Deep Maple - Tracking Human DNA
Supercomputer to Map Human Genetics
Dateline: 07/10/99
Deep Maple, a new IBM supercomputer at the Toronto Hospital for Sick Children (HSC), will be making a detailed map of human genetics. The computer is a relative of Deep Blue, the IBM computer that beat chess master Gary Kasparov in 1997.
"Deep computing" technology from IBM will be used to host and manage the Human Genome Database (GDB). The GDB is the official central repository of genomic mapping data from the Human Genome Initiative, an international research project analyzing the structure of human DNA, and the location and sequence of approximately 100,000 human genes. Thousands of researchers around the world use the database.

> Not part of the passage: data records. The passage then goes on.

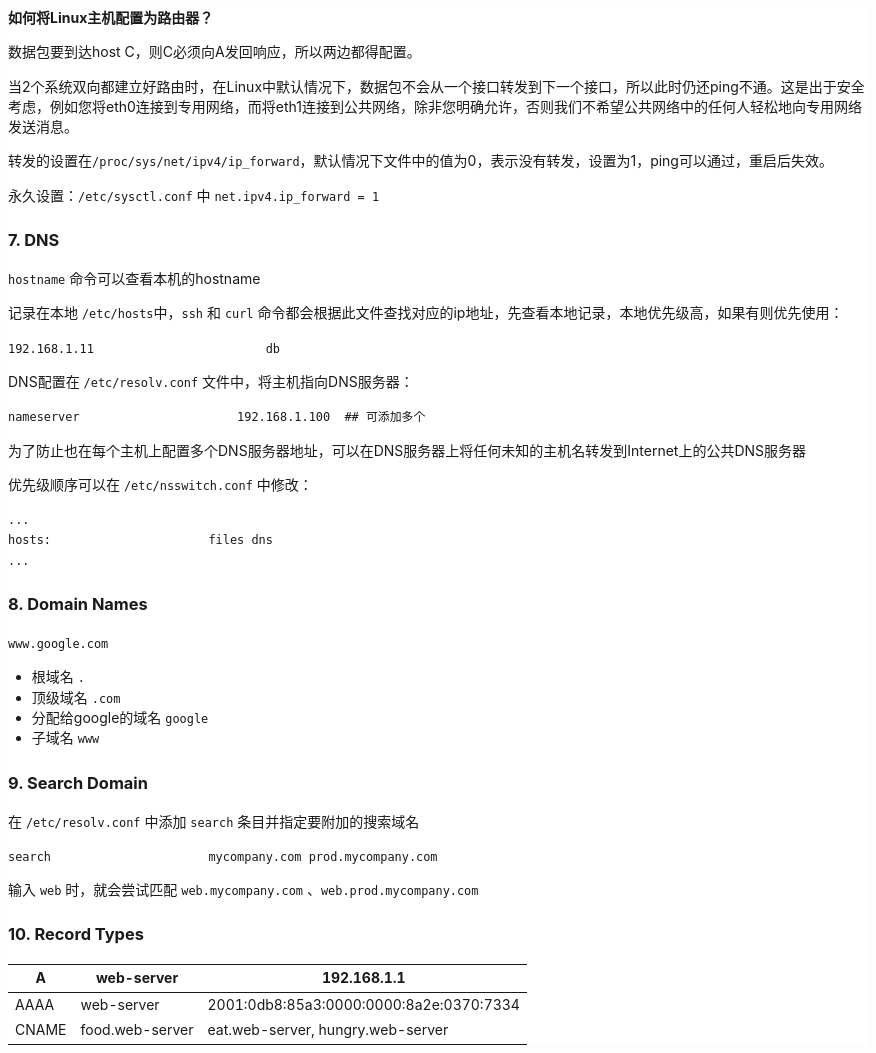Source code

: **如何将Linux主机配置为路由器？**

数据包要到达host C，则C必须向A发回响应，所以两边都得配置。

当2个系统双向都建立好路由时，在Linux中默认情况下，数据包不会从一个接口转发到下一个接口，所以此时仍还ping不通。这是出于安全考虑，例如您将eth0连接到专用网络，而将eth1连接到公共网络，除非您明确允许，否则我们不希望公共网络中的任何人轻松地向专用网络发送消息。

转发的设置在`/proc/sys/net/ipv4/ip_forward`，默认情况下文件中的值为0，表示没有转发，设置为1，ping可以通过，重启后失效。

永久设置：`/etc/sysctl.conf` 中 `net.ipv4.ip_forward = 1`

### 7. DNS

`hostname` 命令可以查看本机的hostname

记录在本地 `/etc/hosts`中，`ssh` 和 `curl` 命令都会根据此文件查找对应的ip地址，先查看本地记录，本地优先级高，如果有则优先使用：

```markdown
192.168.1.11						db
```

DNS配置在 `/etc/resolv.conf` 文件中，将主机指向DNS服务器：

```markdown
nameserver						192.168.1.100  ## 可添加多个
```

为了防止也在每个主机上配置多个DNS服务器地址，可以在DNS服务器上将任何未知的主机名转发到Internet上的公共DNS服务器

优先级顺序可以在 `/etc/nsswitch.conf` 中修改：

```markdown
...
hosts:						files dns
...
```

### 8. Domain Names

`www.google.com`

- 根域名 `.`
- 顶级域名 `.com`
- 分配给google的域名 `google`
- 子域名 `www`

### 9. Search Domain

在 `/etc/resolv.conf` 中添加 `search` 条目并指定要附加的搜索域名

```markdown
search						mycompany.com prod.mycompany.com
```

输入 `web` 时，就会尝试匹配 `web.mycompany.com` 、`web.prod.mycompany.com`

### 10. Record Types

| A     | web-server      | 192.168.1.1                             |
| ----- | --------------- | --------------------------------------- |
| AAAA  | web-server      | 2001:0db8:85a3:0000:0000:8a2e:0370:7334 |
| CNAME | food.web-server | eat.web-server, hungry.web-server       |
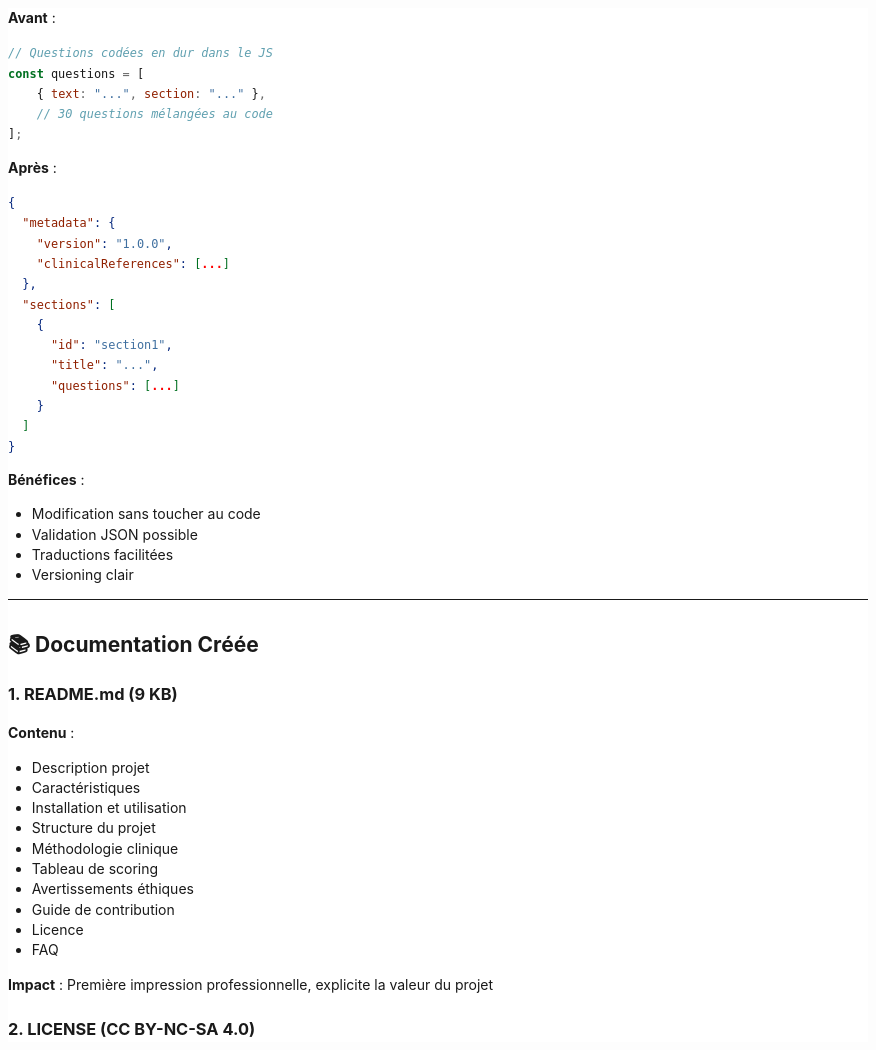 **Avant** :
```javascript
// Questions codées en dur dans le JS
const questions = [
    { text: "...", section: "..." },
    // 30 questions mélangées au code
];
```

**Après** :
```json
{
  "metadata": {
    "version": "1.0.0",
    "clinicalReferences": [...]
  },
  "sections": [
    {
      "id": "section1",
      "title": "...",
      "questions": [...]
    }
  ]
}
```

**Bénéfices** :
- Modification sans toucher au code
- Validation JSON possible
- Traductions facilitées
- Versioning clair

---

## 📚 Documentation Créée

### 1. README.md (9 KB)

**Contenu** :
- Description projet
- Caractéristiques
- Installation et utilisation
- Structure du projet
- Méthodologie clinique
- Tableau de scoring
- Avertissements éthiques
- Guide de contribution
- Licence
- FAQ

**Impact** : Première impression professionnelle, explicite la valeur du projet

### 2. LICENSE (CC BY-NC-SA 4.0)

The GDB was founded and managed by Johns Hopkins University, but when funding ran out, the Hospital for Sick Children managed to obtain private resources to keep the project going.
In effect, the database is a unique form of collaborative publishing, since the software allows scientists to submit data, add annotations to data, and add links from objects in the GDB to objects in other databases.
The Hospital for Sick Children is an international leader in genetic research, and scientists there have identified important disease-causing genes, including the gene for cystic fibrosis in 1989. The new computer equipment and software are expected to significantly increase the pace of the hospital's research.